** Exercise **
Find each line in the records below that contains the word "label" and copy those lines out in full. Case counts.
──────────────────────────────
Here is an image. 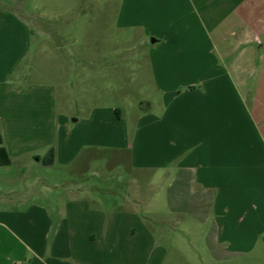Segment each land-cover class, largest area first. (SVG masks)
Listing matches in <instances>:
<instances>
[{
  "label": "crops",
  "instance_id": "1",
  "mask_svg": "<svg viewBox=\"0 0 264 264\" xmlns=\"http://www.w3.org/2000/svg\"><path fill=\"white\" fill-rule=\"evenodd\" d=\"M115 3V25L142 52H71L61 66L80 97L95 78L114 76L139 85L140 102L72 104L68 82L28 93L17 67L31 26L0 9L8 164L36 155L28 164L73 165L78 190L60 200L0 198V264H208L186 257L192 232L219 264H264V0ZM49 148L53 163L43 164ZM93 151L105 162L126 154V179L137 173L121 203L87 191L110 187L80 183L100 157ZM146 213L172 229L154 231Z\"/></svg>",
  "mask_w": 264,
  "mask_h": 264
},
{
  "label": "rangeland",
  "instance_id": "2",
  "mask_svg": "<svg viewBox=\"0 0 264 264\" xmlns=\"http://www.w3.org/2000/svg\"><path fill=\"white\" fill-rule=\"evenodd\" d=\"M115 4V0H0V9L15 10L28 21L32 30L27 55L17 67V70L24 75L19 87L25 88L26 84L31 85L28 93L31 92L34 96L37 92L36 87H56L57 84L60 89L62 88L60 84L68 82V92L65 96L70 103L74 102L75 98L81 99L82 104H121L126 100L125 97H128L127 100L134 99L133 101L140 102L139 85L128 84L126 79L114 76L95 78L96 84L94 90L90 91L91 95L89 91H85L80 97L72 88L71 74L64 73L61 66L60 59L71 52L105 53L112 55L113 58L123 54L136 57L142 52L141 46L125 42L124 33L115 25ZM109 79L111 87L108 84ZM104 153L93 151V155L100 157L96 158V164L91 167L88 174H85L84 178L80 177V183L88 187L92 185H96V188L110 187V192H103L93 187L87 191L95 200L121 203V200L127 196L126 181L137 173L128 169L127 180L125 176L127 155L120 154L105 162L102 160ZM35 158L36 155H33L25 157L23 159L25 162L19 165L11 162L0 166L1 200L9 197L11 200H60L67 191L78 193L73 181L72 172L76 171L73 165L67 167L62 163L53 166L34 162L28 164ZM111 170L112 172H109ZM138 208L146 210L144 205H138ZM155 208L158 213L161 212L160 200ZM147 215L150 217L147 223L154 231L172 229L169 223L158 222V216L154 218L152 215ZM193 235L192 232L186 237L187 240L195 243H193V252L185 253L186 257L193 263L200 261L219 264L212 254L201 252L198 246L199 238Z\"/></svg>",
  "mask_w": 264,
  "mask_h": 264
},
{
  "label": "trees",
  "instance_id": "3",
  "mask_svg": "<svg viewBox=\"0 0 264 264\" xmlns=\"http://www.w3.org/2000/svg\"><path fill=\"white\" fill-rule=\"evenodd\" d=\"M1 143V137H0ZM54 159V150L49 148L46 152V155L41 158L43 164H52ZM10 159L7 155V151L3 145L0 144V164H8Z\"/></svg>",
  "mask_w": 264,
  "mask_h": 264
},
{
  "label": "built area",
  "instance_id": "4",
  "mask_svg": "<svg viewBox=\"0 0 264 264\" xmlns=\"http://www.w3.org/2000/svg\"><path fill=\"white\" fill-rule=\"evenodd\" d=\"M12 264H26L25 262H22V261H14Z\"/></svg>",
  "mask_w": 264,
  "mask_h": 264
}]
</instances>
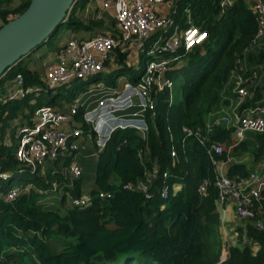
──────────────────────────────
** Task solution **
  "label": "crops",
  "label": "rangeland",
  "label": "trees",
  "label": "built area",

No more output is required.